M(HealthDay News) — A wide range of medical conditions are tied to an increased risk of herpes zoster, according to a study published online May 13 in BMJ.
Harriet J. Forbes, from the London School of Hygiene and Tropical Medicine, and colleagues utilized data from the U.K. Clinical Practice Research Datalink to identify 144,959 adults diagnosed with zoster between 2000–2011 and 549,336 age-, sex-, and practice-matched controls. Both groups had a median age of 62 years.

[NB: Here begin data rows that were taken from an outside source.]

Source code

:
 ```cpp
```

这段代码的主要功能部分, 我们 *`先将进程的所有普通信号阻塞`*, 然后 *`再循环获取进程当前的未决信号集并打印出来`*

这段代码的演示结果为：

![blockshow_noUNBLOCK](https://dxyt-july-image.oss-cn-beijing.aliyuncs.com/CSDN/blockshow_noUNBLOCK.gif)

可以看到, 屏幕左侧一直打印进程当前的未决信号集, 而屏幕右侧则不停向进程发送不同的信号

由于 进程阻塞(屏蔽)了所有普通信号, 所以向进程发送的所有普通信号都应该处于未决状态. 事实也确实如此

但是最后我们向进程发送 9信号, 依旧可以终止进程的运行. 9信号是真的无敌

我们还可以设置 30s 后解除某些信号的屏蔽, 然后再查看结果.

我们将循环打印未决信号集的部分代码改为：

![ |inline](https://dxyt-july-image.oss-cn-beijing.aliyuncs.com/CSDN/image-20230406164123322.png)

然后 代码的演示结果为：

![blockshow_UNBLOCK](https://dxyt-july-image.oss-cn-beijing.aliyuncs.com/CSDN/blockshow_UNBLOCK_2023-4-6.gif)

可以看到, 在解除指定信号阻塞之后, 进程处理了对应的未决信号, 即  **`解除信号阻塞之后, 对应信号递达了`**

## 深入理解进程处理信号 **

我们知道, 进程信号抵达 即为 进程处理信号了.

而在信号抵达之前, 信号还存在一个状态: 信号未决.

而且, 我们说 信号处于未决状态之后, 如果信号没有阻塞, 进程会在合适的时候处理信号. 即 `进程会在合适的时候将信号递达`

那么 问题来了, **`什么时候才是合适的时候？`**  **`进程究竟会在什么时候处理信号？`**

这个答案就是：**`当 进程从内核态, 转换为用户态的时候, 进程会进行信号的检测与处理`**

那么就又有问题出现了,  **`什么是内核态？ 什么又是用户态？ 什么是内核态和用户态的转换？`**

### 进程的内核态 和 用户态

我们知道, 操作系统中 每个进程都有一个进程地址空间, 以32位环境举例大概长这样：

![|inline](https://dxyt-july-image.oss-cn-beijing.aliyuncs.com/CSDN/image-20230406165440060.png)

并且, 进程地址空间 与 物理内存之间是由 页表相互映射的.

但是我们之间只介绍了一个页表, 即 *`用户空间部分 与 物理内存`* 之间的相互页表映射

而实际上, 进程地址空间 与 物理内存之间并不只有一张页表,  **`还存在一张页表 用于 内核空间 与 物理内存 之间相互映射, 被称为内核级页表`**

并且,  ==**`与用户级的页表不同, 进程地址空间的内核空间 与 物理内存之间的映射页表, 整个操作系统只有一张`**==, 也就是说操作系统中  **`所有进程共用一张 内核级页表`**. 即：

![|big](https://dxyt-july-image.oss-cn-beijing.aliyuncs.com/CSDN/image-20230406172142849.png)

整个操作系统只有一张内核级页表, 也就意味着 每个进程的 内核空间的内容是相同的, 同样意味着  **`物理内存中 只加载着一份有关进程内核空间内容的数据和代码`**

The researchers found that an increased risk of zoster was associated with rheumatoid arthritis (adjusted odds ratio [aOR], 1.46), inflammatory bowel disease (aOR, 1.36), chronic obstructive pulmonary disease (aOR, 1.32), asthma (aOR, 1.21), chronic kidney disease (aOR, 1.14), and depression (aOR, 1.15). There was also an association between type 1, but not type 2, diabetes and zoster (aOR, 1.27). Patients with severely immunosuppressive conditions were at greatest risk of zoster, but were not eligible for vaccination (e.g., patients with lymphoma [aOR, 3.90] and myeloma [aOR, 2.16]).
“Current vaccines are contraindicated in people at the greatest risk of zoster, highlighting the need for alternative risk reduction strategies in these groups,” Forbes and colleagues conclude.